Light rail station in Salt Lake City, Utah, US

Courthouse station (Note: Sometimes the name of the station is mistakenly listed as "Court House", even occasionally by UTA itself) is a light rail station in Downtown Salt Lake City, Utah, United States, serviced by all three lines of Utah Transit Authority's TRAX light rail system. The Blue Line provides service from Downtown Salt Lake City to Draper. The Red Line provides service from the University of Utah to the Daybreak community of South Jordan. The Green Line provides service from the Salt Lake City International Airport to West Valley City (via Downtown Salt Lake City).

== Description ==
The station is located at 450 South Main Street, with the island platform in the median of Main Street. Courthouse Station is so named as it is situated just southeast of the Frank E. Moss United States Courthouse and west of the Scott M. Matheson Courthouse. An area known as Hotel Row, with a large number of hotels and motels, is south and west of the Station. The Station is the last northbound station serviced by all three TRAX lines. The station opened on 4 December 1999 and was part of the first operating segment of the TRAX system.
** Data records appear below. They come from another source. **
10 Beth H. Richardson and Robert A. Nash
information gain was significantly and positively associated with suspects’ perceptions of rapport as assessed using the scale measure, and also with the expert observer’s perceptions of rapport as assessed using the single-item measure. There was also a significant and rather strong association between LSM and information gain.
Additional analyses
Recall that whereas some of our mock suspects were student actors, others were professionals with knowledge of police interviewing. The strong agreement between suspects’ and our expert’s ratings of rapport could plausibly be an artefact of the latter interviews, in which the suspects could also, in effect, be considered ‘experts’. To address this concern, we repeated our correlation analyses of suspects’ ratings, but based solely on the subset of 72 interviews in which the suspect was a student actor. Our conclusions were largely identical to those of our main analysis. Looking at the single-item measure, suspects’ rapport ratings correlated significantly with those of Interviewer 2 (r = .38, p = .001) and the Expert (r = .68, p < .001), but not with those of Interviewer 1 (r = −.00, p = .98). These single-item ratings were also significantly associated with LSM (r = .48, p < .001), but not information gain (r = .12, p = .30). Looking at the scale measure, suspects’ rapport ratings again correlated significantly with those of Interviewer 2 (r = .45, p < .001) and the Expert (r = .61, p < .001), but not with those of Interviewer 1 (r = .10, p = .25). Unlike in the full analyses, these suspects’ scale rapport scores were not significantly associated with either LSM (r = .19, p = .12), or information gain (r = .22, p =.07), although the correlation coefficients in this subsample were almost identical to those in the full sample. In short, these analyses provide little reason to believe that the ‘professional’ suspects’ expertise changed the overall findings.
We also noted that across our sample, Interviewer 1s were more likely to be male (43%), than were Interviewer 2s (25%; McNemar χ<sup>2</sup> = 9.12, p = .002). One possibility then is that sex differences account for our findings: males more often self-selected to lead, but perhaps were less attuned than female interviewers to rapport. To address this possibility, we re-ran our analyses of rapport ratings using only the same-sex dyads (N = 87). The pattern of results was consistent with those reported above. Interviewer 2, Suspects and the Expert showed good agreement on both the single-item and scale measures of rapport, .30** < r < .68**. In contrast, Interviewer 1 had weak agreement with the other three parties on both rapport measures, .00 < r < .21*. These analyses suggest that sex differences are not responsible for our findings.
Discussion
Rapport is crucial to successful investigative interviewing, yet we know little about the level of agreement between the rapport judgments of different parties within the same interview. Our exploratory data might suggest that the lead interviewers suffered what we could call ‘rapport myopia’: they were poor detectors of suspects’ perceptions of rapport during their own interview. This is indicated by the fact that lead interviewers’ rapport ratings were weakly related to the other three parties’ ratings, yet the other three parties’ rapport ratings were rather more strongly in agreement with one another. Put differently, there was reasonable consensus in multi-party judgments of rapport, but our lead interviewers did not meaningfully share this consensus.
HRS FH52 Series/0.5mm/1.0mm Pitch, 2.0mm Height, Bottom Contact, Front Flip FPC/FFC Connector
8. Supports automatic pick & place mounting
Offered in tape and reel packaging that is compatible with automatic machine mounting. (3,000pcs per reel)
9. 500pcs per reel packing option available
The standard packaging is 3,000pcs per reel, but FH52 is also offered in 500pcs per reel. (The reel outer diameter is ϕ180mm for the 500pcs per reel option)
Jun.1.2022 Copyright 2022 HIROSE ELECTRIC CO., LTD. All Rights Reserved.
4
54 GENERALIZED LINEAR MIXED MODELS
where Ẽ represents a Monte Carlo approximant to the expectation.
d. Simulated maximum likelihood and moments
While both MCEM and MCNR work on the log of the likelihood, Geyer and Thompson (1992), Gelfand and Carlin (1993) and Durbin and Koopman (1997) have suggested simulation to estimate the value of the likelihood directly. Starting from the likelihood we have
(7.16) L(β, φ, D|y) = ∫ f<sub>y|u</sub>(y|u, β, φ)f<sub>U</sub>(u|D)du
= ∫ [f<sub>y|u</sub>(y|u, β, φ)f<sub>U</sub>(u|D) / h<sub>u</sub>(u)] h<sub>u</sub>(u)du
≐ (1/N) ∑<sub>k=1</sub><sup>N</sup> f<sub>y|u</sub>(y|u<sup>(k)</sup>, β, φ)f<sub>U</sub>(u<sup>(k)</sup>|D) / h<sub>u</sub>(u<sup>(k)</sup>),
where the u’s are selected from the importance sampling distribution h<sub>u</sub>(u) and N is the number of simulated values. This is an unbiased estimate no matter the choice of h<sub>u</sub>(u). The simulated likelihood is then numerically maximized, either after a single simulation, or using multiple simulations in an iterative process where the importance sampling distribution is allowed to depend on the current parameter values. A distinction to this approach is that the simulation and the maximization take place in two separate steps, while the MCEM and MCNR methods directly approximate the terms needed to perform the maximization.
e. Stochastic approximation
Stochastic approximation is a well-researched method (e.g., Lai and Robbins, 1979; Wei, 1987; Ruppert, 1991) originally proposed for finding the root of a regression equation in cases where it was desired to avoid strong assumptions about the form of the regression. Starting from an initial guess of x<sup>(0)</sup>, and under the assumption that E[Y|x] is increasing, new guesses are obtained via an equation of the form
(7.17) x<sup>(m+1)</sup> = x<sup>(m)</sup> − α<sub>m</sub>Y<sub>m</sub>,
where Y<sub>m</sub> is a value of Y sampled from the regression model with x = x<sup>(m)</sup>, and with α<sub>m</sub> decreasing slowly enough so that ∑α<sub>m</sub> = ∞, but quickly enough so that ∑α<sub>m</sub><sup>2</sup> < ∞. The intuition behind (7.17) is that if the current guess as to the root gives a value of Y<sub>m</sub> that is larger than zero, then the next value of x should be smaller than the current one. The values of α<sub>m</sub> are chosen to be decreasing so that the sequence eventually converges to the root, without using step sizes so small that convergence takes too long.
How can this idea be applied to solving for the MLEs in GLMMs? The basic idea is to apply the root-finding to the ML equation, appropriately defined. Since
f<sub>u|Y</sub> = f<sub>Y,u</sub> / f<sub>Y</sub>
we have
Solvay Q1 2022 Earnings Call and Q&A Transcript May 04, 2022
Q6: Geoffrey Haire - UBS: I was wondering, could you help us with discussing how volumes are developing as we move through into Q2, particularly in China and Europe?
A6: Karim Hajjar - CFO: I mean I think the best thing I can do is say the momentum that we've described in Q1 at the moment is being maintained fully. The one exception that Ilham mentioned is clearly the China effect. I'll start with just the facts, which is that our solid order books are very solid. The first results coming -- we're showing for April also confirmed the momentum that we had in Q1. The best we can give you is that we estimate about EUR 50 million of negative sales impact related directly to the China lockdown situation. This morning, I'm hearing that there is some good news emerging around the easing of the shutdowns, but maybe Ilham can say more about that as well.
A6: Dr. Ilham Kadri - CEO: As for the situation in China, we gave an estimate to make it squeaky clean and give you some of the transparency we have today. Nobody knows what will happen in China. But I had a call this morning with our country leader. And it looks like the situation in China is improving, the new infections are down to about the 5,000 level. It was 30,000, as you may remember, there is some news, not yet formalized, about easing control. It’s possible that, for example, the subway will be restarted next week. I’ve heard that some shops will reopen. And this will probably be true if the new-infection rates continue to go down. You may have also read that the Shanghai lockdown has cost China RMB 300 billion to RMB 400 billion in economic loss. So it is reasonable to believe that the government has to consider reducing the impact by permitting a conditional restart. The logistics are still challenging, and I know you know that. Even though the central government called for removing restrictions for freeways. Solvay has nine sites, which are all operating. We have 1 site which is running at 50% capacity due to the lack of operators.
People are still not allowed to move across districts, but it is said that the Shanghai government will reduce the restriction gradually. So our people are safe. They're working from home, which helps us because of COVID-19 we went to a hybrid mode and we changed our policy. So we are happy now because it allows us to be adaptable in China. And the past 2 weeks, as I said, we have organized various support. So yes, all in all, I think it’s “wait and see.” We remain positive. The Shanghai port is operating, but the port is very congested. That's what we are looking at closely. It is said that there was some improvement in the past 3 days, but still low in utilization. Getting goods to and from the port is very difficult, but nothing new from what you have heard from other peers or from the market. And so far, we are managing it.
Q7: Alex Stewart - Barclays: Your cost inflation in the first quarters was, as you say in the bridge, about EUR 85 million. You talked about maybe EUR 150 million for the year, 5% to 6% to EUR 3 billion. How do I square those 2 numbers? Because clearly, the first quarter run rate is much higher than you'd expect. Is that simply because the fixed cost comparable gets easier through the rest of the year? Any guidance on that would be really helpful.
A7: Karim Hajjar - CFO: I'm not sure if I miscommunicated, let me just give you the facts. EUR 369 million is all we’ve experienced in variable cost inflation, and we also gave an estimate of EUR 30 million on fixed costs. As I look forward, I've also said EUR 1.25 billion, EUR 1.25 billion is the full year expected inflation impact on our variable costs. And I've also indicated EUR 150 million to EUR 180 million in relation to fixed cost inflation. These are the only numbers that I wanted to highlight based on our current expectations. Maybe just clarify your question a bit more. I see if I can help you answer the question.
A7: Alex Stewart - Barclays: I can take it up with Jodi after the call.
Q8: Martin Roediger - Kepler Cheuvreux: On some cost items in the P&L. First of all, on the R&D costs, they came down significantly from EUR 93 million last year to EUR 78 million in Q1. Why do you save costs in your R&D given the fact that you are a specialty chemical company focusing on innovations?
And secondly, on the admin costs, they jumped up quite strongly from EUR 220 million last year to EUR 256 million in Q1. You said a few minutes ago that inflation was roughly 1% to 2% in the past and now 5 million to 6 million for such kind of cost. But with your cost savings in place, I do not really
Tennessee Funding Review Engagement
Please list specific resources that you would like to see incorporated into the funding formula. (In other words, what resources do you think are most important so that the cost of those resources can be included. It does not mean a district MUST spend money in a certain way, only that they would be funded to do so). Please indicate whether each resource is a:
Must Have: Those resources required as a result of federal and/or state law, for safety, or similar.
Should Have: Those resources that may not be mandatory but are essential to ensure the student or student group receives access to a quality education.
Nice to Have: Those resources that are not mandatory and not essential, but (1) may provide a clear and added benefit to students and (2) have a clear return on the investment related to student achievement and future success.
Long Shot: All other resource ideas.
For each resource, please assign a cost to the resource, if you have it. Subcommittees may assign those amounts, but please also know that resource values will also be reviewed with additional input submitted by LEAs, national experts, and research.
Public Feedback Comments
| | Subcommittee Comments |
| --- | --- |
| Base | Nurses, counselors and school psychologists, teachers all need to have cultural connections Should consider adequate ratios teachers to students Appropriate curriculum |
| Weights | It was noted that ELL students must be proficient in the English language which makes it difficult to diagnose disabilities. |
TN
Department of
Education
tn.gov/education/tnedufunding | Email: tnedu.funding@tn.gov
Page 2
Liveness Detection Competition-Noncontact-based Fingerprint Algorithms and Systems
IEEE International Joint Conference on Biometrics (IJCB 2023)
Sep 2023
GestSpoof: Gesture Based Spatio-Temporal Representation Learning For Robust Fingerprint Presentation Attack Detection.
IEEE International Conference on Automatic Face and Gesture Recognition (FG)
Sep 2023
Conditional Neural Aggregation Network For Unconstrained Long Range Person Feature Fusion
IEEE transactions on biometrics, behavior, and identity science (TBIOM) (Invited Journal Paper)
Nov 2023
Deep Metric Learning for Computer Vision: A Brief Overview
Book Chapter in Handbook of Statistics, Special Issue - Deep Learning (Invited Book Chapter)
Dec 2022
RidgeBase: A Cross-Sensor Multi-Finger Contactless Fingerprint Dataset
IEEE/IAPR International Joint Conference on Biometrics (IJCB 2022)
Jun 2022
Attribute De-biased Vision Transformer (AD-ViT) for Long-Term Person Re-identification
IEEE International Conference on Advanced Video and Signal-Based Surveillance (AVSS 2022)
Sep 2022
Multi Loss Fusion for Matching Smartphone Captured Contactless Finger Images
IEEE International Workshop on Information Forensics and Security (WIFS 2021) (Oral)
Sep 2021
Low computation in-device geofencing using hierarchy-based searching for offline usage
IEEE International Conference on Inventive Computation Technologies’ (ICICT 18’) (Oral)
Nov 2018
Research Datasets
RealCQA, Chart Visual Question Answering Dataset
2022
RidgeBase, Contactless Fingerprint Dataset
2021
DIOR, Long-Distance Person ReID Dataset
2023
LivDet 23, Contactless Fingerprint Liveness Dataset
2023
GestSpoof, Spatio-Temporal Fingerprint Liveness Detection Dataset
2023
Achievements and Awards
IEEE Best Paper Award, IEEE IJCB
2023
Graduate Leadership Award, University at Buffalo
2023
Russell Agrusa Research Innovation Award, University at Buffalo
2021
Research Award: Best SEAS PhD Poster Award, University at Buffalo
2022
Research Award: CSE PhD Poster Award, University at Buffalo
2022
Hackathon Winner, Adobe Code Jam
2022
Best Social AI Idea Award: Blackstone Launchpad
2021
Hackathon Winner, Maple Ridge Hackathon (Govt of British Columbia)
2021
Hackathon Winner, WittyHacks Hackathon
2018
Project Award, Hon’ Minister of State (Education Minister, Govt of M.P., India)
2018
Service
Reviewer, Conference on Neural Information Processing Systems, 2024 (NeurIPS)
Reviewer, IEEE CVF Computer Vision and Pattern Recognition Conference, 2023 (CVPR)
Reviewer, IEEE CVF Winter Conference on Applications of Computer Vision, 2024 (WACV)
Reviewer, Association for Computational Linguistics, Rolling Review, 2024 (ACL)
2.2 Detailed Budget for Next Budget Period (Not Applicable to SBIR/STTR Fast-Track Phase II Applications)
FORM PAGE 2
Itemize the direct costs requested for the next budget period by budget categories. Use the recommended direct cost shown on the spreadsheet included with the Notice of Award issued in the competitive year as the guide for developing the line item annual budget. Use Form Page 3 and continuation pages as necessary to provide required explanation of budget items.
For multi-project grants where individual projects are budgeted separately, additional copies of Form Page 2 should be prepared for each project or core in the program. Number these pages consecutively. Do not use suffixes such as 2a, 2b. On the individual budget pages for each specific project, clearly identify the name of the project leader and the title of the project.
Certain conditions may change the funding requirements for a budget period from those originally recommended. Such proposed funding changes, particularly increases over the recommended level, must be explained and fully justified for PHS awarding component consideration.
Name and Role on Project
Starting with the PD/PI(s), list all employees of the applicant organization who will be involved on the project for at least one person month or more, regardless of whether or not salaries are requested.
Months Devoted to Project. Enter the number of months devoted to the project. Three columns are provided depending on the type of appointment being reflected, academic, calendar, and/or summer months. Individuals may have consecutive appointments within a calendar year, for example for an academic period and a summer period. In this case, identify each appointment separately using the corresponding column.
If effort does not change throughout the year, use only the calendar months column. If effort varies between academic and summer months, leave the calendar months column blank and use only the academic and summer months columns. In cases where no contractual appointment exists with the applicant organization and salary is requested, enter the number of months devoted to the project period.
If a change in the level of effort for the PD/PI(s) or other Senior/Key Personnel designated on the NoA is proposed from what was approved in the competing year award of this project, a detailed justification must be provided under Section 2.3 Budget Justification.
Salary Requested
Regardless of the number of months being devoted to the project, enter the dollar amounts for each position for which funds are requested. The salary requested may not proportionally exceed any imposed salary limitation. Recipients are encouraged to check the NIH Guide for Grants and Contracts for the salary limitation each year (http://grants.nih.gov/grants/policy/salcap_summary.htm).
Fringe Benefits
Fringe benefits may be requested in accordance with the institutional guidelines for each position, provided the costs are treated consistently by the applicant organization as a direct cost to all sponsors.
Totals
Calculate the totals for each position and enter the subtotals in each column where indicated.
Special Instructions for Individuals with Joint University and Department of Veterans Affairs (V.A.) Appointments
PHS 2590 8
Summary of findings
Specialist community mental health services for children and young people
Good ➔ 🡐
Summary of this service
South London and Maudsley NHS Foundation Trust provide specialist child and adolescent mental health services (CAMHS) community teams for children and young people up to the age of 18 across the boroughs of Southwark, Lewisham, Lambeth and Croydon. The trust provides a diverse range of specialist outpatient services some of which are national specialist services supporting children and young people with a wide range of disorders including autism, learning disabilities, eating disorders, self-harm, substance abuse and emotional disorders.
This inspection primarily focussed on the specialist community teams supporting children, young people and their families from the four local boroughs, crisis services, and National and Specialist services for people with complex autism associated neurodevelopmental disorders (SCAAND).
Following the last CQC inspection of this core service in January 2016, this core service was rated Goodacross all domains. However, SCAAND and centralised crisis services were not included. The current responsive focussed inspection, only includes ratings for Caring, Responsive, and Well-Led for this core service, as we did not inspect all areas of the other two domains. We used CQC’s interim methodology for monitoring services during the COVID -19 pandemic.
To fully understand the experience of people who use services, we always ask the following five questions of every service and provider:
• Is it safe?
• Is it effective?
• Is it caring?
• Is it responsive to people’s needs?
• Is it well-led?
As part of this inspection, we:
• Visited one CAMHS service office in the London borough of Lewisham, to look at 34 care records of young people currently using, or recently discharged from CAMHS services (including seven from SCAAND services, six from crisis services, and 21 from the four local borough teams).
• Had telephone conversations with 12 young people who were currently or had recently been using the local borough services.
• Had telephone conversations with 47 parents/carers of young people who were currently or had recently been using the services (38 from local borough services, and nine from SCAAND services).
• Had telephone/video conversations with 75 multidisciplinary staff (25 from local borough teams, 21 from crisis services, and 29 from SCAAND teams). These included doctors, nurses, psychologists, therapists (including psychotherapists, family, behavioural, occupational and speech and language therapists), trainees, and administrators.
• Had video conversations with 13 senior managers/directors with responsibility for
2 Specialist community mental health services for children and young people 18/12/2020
It is operated by the Utah Transit Authority. Courthouse is the last southbound station within the Free Fare Zone in Downtown Salt Lake City. Transportation patrons that both enter and exit bus or TRAX service within the Zone can ride at no charge. Unlike many TRAX stations, Courthouse does not have a Park and Ride lot. The whole block immediately west of the Station is a single large pay-for-parking lot that sometimes hosts special events.